Mr. and Mrs. George Boyce had operated Siders Landing from that site for the past several years and had attracted many people to the area. Mr. Boyce said the hearing and disputes had hurt their business considerably and hindered the past weekend's Kite Flying Tournament. "If things keep going bad," Boyce said, "we may be forced out of business."

Gaiety Theatre advertised the following movies: "Cheyenne Autumn" with James Stewart, Edward G. Robinson, Richard Widmark, Carroll Baker, Dolores Del Rio, and Gilbert Roland; "The Pumpkin Eater" with Anne Bancroft, Peter Finch, and James Mason; "That Man From Rio" with Jean Paul Belmondo, Francoise Dorleac, and Jean Servais; and Stephen Boyd, James Mason, Eli Wallach, Francoise Dorleac, Telly Savalas, Robert Morley, and Omar Sharif in "General Khan."

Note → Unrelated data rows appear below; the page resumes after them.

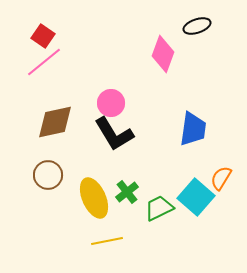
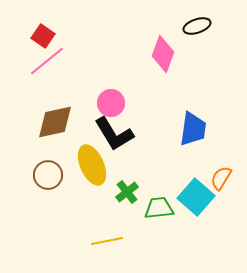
pink line: moved 3 px right, 1 px up
yellow ellipse: moved 2 px left, 33 px up
green trapezoid: rotated 20 degrees clockwise
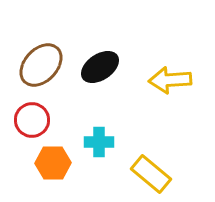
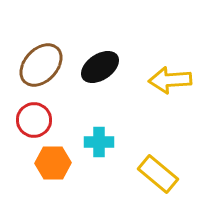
red circle: moved 2 px right
yellow rectangle: moved 7 px right
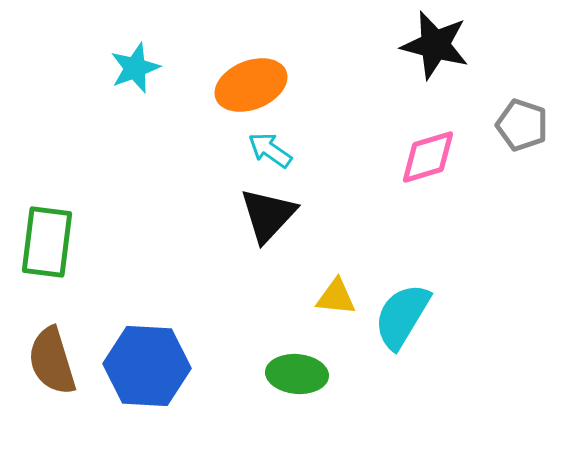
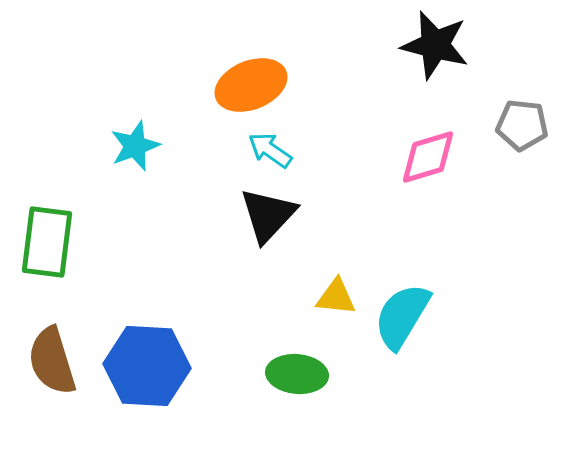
cyan star: moved 78 px down
gray pentagon: rotated 12 degrees counterclockwise
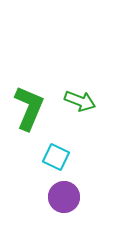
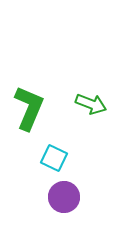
green arrow: moved 11 px right, 3 px down
cyan square: moved 2 px left, 1 px down
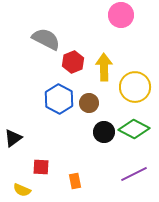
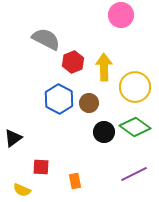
green diamond: moved 1 px right, 2 px up; rotated 8 degrees clockwise
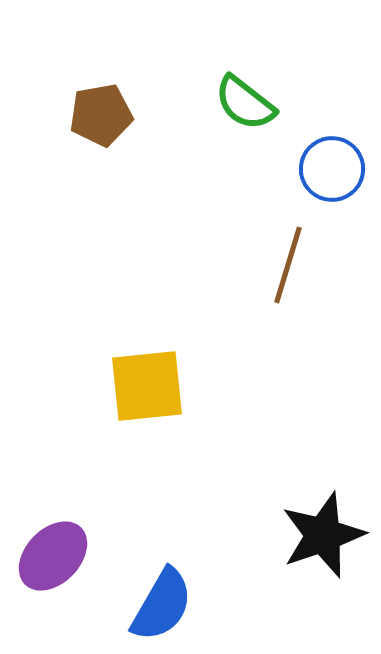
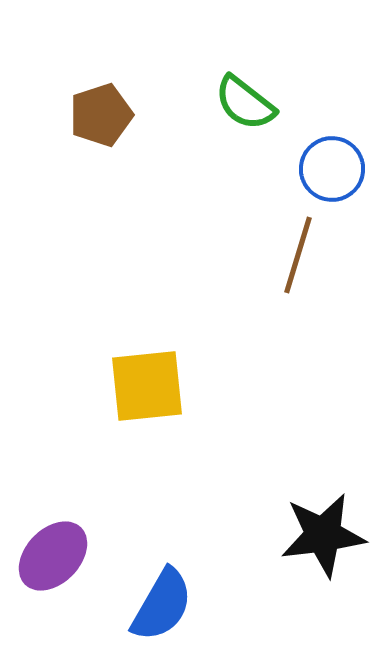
brown pentagon: rotated 8 degrees counterclockwise
brown line: moved 10 px right, 10 px up
black star: rotated 12 degrees clockwise
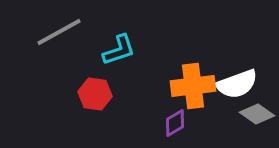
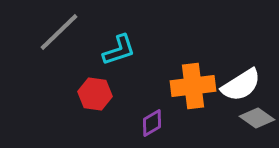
gray line: rotated 15 degrees counterclockwise
white semicircle: moved 4 px right, 1 px down; rotated 12 degrees counterclockwise
gray diamond: moved 4 px down
purple diamond: moved 23 px left
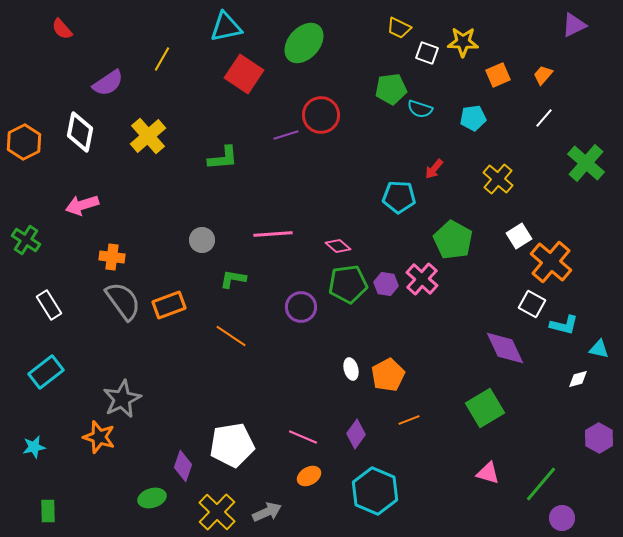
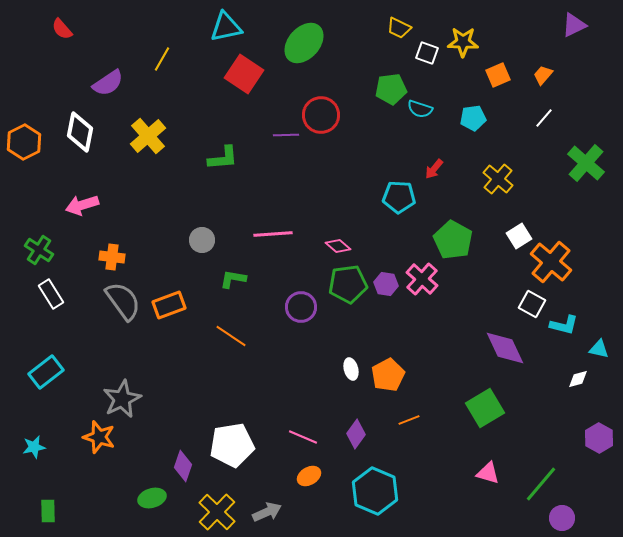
purple line at (286, 135): rotated 15 degrees clockwise
green cross at (26, 240): moved 13 px right, 10 px down
white rectangle at (49, 305): moved 2 px right, 11 px up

At LAKE PLEASANT, the Hamilton County Chapter of the American Red Cross would sponsor its annual auction. It will be held next to Clyde Elliott's residence in Speculator. Anyone with articles they wished to donate for the event was requested to contact one of the following: Mrs. Stella King, Mrs. Clyde (Virginia) Elliott, Mrs. Carl Earley, Mrs. Gordon Wilcox, Mrs. Mary Wilbur, Miss Frances White, or Mrs. Clarence Wilson.

At LONG LAKE, Machinist's Mate 3c Douglas A. Parker, U.S. Navy, son of Sheriff and Mrs. Arthur (Loretta) Parker, Long Lake, was serving aboard the anti-submarine warfare support aircraft carrier operating in the Mediterranean.

Radioman 1c Allen J. Houghton, USN, son of Mr. and Mrs. Alvin H. Houghton, Long Lake, was serving aboard the anti-submarine support aircraft carrier USS Hornet, which participated in "Seattle's Seafair" in June 1965. This was Hornet's first visit to Seattle in seven years.